Extraits choisis, moins pour leur non-applicabilité à la correspondance privée au sens large que pour démontrer que le filtrage systématique d’e-mails n’entre pas dans le champ de cette loi :

Article 1 (rappel sur le secret de la correspondance)

« Le secret des correspondances émises par la voie des communications électroniques est garanti par la loi. Il ne peut être porté atteinte à ce secret que par l’autorité publique, dans les seuls cas de nécessité d’intérêt public prévus par la loi et dans les limites fixées par celle-ci. »

Article 3 (qu’est-ce qui est intercaptable ?)
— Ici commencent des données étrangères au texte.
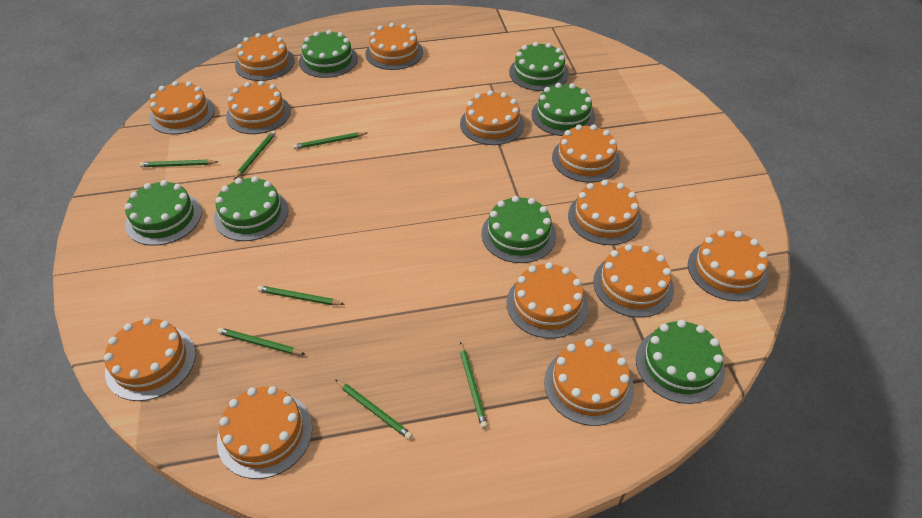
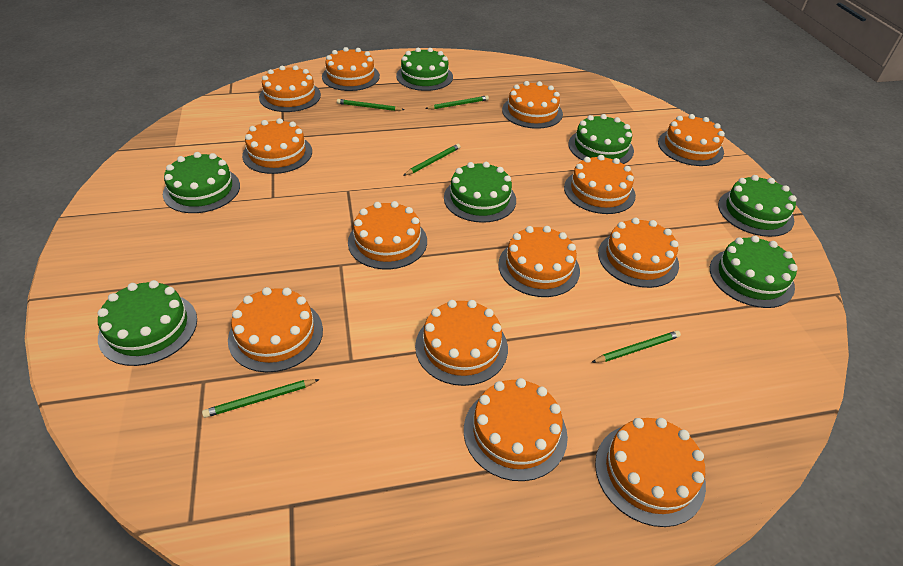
green pencil: [139,160,218,167] [217,328,306,355] [234,131,276,180] [257,286,345,305] [293,132,367,149] [335,379,413,440] [460,342,488,429] = 7 -> [202,379,320,418] [337,99,404,111] [403,144,460,176] [425,95,489,109] [591,331,681,363] = 5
Peuvent être autorisées, à titre exceptionnel, dans les conditions prévues par l’article 4, les interceptions de correspondances émises par la voie des communications électroniques ayant pour objet de rechercher des renseignements intéressant la sécurité nationale, la sauvegarde des éléments essentiels du potentiel scientifique et économique de la France, ou la prévention du terrorisme, de la criminalité et de la délinquance organisées et de la reconstitution ou du maintien de groupements dissous en application de la loi du 10 janvier 1936 sur les groupes de combat et les milices privées.

Article 4 (qui peut autoriser les interceptions ?)

L’autorisation est accordée par décision écrite et motivée du Premier ministre ou de l’une des deux personnes spécialement déléguées par lui. Elle est donnée sur proposition écrite et motivée du ministre de la défense, du ministre de l’intérieur ou du ministre chargé des douanes, ou de l’une des deux personnes que chacun d’eux aura spécialement déléguées (1).

Article 6 (durée de l’autorisation)

L’autorisation mentionnée à l’article 3 est donnée pour une durée maximum de quatre mois. Elle cesse de plein droit de produire effet à l’expiration de ce délai. Elle ne peut être renouvelée que dans les mêmes conditions de forme et de durée.